Tangent: It seems like applesauce is going to be a new family staple as I now use it as an oil substitute in baking, and can also use it when we run out of eggs. Applesauce, you're a life saver.
So my next question about the egg is the nutritional facts, of course we've all heard that the egg white is the healthy part with all the protein, and the yolk is bad bad bad.
So here's my discovery:
One YOKE contains all of the vitamins, A, D and E.
Calories: 60
Protein: 2g
Fat 5g (2 saturated)
Cholesterol 212 mg (71% of your daily value of cholesterol)
Carbs 0g
Yoke contains your daily value of Choline, which I'd never heard of before, but it's apparently important to pregnant and nursing women as it is important in brain development, and increases fetal/infant brain development. So maybe Choline is why breastfed babies generally have higher IQs than formula fed babies?

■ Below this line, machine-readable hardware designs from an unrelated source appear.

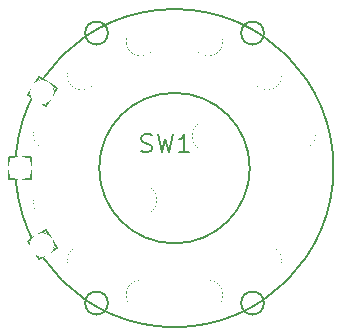
<source format=gto>
G04 #@! TF.FileFunction,Legend,Top*
%FSLAX46Y46*%
G04 Gerber Fmt 4.6, Leading zero omitted, Abs format (unit mm)*
G04 Created by KiCad (PCBNEW (2014-12-07 BZR 5316)-product) date 05/04/2015 11:00:25*
%MOMM*%
G01*
G04 APERTURE LIST*
%ADD10C,0.100000*%
%ADD11C,0.150000*%
%ADD12C,0.200000*%
%ADD13C,2.000000*%
%ADD14C,2.500000*%
G04 APERTURE END LIST*
D10*
D11*
X162854577Y-87427577D02*
X164413423Y-86527577D01*
X164413423Y-86527577D02*
X165313423Y-88086423D01*
X165313423Y-88086423D02*
X163754577Y-88986423D01*
X163754577Y-88986423D02*
X162854577Y-87427577D01*
X161279000Y-80380000D02*
X163079000Y-80380000D01*
X163079000Y-80380000D02*
X163079000Y-82180000D01*
X163079000Y-82180000D02*
X161279000Y-82180000D01*
X161279000Y-82180000D02*
X161279000Y-80380000D01*
X163754577Y-73573577D02*
X165313423Y-74473577D01*
X165313423Y-74473577D02*
X164413423Y-76032423D01*
X164413423Y-76032423D02*
X162854577Y-75132423D01*
X162854577Y-75132423D02*
X163754577Y-73573577D01*
X182831203Y-69850000D02*
G75*
G03X182831203Y-69850000I-967203J0D01*
G01*
X169623203Y-69850000D02*
G75*
G03X169623203Y-69850000I-967203J0D01*
G01*
X169623203Y-92710000D02*
G75*
G03X169623203Y-92710000I-967203J0D01*
G01*
X182831203Y-92710000D02*
G75*
G03X182831203Y-92710000I-967203J0D01*
G01*
X181634080Y-81280000D02*
G75*
G03X181634080Y-81280000I-6374080J0D01*
G01*
X188723818Y-81280000D02*
G75*
G03X188723818Y-81280000I-13463818J0D01*
G01*
D10*
X165034000Y-87757000D02*
G75*
G03X165034000Y-87757000I-950000J0D01*
G01*
X163129000Y-81280000D02*
G75*
G03X163129000Y-81280000I-950000J0D01*
G01*
X165034000Y-74803000D02*
G75*
G03X165034000Y-74803000I-950000J0D01*
G01*
X179332891Y-92001776D02*
G75*
G03X179332891Y-92001776I-1200000J0D01*
G01*
X173587109Y-92001776D02*
G75*
G03X173587109Y-92001776I-1200000J0D01*
G01*
X168611115Y-89128885D02*
G75*
G03X168611115Y-89128885I-1200000J0D01*
G01*
X165738224Y-84152891D02*
G75*
G03X165738224Y-84152891I-1200000J0D01*
G01*
X165738224Y-78407109D02*
G75*
G03X165738224Y-78407109I-1200000J0D01*
G01*
X168611115Y-73431115D02*
G75*
G03X168611115Y-73431115I-1200000J0D01*
G01*
X173587109Y-70558224D02*
G75*
G03X173587109Y-70558224I-1200000J0D01*
G01*
X179332891Y-70558224D02*
G75*
G03X179332891Y-70558224I-1200000J0D01*
G01*
X184308885Y-73431115D02*
G75*
G03X184308885Y-73431115I-1200000J0D01*
G01*
X187181776Y-78407109D02*
G75*
G03X187181776Y-78407109I-1200000J0D01*
G01*
X187181776Y-84152891D02*
G75*
G03X187181776Y-84152891I-1200000J0D01*
G01*
X184308885Y-89128885D02*
G75*
G03X184308885Y-89128885I-1200000J0D01*
G01*
X173750000Y-83980000D02*
G75*
G03X173750000Y-83980000I-1200000J0D01*
G01*
X179172720Y-78567280D02*
G75*
G03X179172720Y-78567280I-1200000J0D01*
G01*
D12*
X172466000Y-79864857D02*
X172683714Y-79937429D01*
X173046571Y-79937429D01*
X173191714Y-79864857D01*
X173264285Y-79792286D01*
X173336857Y-79647143D01*
X173336857Y-79502000D01*
X173264285Y-79356857D01*
X173191714Y-79284286D01*
X173046571Y-79211714D01*
X172756285Y-79139143D01*
X172611143Y-79066571D01*
X172538571Y-78994000D01*
X172466000Y-78848857D01*
X172466000Y-78703714D01*
X172538571Y-78558571D01*
X172611143Y-78486000D01*
X172756285Y-78413429D01*
X173119143Y-78413429D01*
X173336857Y-78486000D01*
X173844857Y-78413429D02*
X174207714Y-79937429D01*
X174498000Y-78848857D01*
X174788286Y-79937429D01*
X175151143Y-78413429D01*
X176530000Y-79937429D02*
X175659143Y-79937429D01*
X176094571Y-79937429D02*
X176094571Y-78413429D01*
X175949428Y-78631143D01*
X175804286Y-78776286D01*
X175659143Y-78848857D01*
%LPC*%
D13*
X164084000Y-87757000D03*
X162179000Y-81280000D03*
X164084000Y-74803000D03*
D14*
X178132891Y-92001776D03*
X172387109Y-92001776D03*
X167411115Y-89128885D03*
X164538224Y-84152891D03*
X164538224Y-78407109D03*
X167411115Y-73431115D03*
X172387109Y-70558224D03*
X178132891Y-70558224D03*
X183108885Y-73431115D03*
X185981776Y-78407109D03*
X185981776Y-84152891D03*
X183108885Y-89128885D03*
X172550000Y-83980000D03*
X177972720Y-78567280D03*
M02*

</source>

Also interesting, the yoke's color is due to the diet of the chicken, so if a chicken is fed colorless food, the yoke will also be colorless. Which makes sense why my parents chicken's yokes are bright orange rather than a dull yellow. So I'm going to just make a guess and say that the more deep the yoke color, the more vitamins it has.
So you see, the egg yoke should not be shunned. Although it has heartattackingly high cholesterol, it's also goodness packed. So throw a yoke or two in with those whites, then do a little exercise to transform the cholesterol to good! (is that how it works? maybe I need to study cholesterol next)
Egg Whites consists of water (87%) and Protein (13%), sounds like the egg white isn't as proteinalishious as it's cracked up to be (cracked up.. egg.. get it?)
Calories: 16
Protein 3.5g
Fat 0g
Cholesterol 0g
Carbs 0g
So here's what I'm going to do... change nothing! Skylar and I already make our scrambled eggs with more whites than whole eggs, the portions depend on how many eggs we have on stock, since using just the whites makes less food. Today we had a full carton so I only used 1 whole egg and the rest all white.
Another tip I discovered for the poor homemaker, whipping your whites makes it look like you have more food. I wanted to make a quiche, but we only had 4 eggs, and it usually takes about 5 or 6 whole eggs to fill up a pie crust, but I didn't want to use the whole egg because we're trying to be more healthy, so I whipped the heck out of those four little egg whites gently folded in some turkey, spinach and feta and viola, a beautiful low cal quiche filling.